Transcribed page contents:
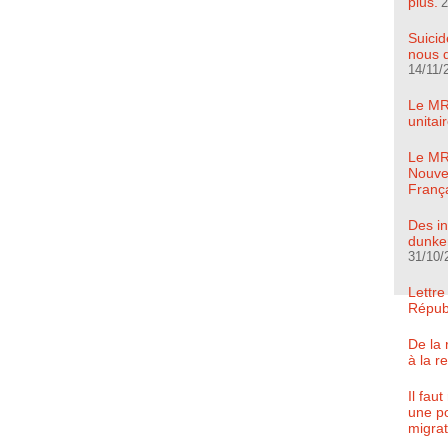
plus.
2
Suicid
nous d
14/11/
Le MR
unita
Le MRC
Nouve
Franç
Des in
dunker
31/10/
Lettre
Répub
De la 
à la r
Il fau
une po
migrat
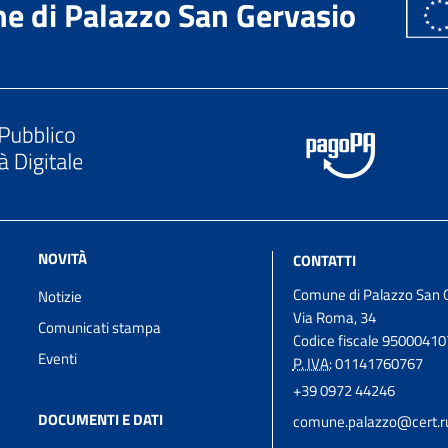
e di Palazzo San Gervasio
NOVITÀ
CONTATTI
Comune di Palazzo San 
Notizie
Via Roma, 34
Comunicati stampa
Codice fiscale 9500041
Eventi
P. IVA:
01141760767
+39 0972 44246
DOCUMENTI E DATI
comune.palazzo@cert.rup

## Work request
Write all the entries again word for word, minus the pictures.

## Your response
plus.
2
Suicid
nous d
14/11/
Le MR
unita
Le MRC
Nouve
Franç
Des in
dunker
31/10/
Lettre
Répub
De la 
à la r
Il fau
une po
migrat
e di Palazzo San Gervasio
NOVITÀ
CONTATTI
Comune di Palazzo San 
Notizie
Via Roma, 34
Comunicati stampa
Codice fiscale 9500041
Eventi
P. IVA:
01141760767
+39 0972 44246
DOCUMENTI E DATI
comune.palazzo@cert.rup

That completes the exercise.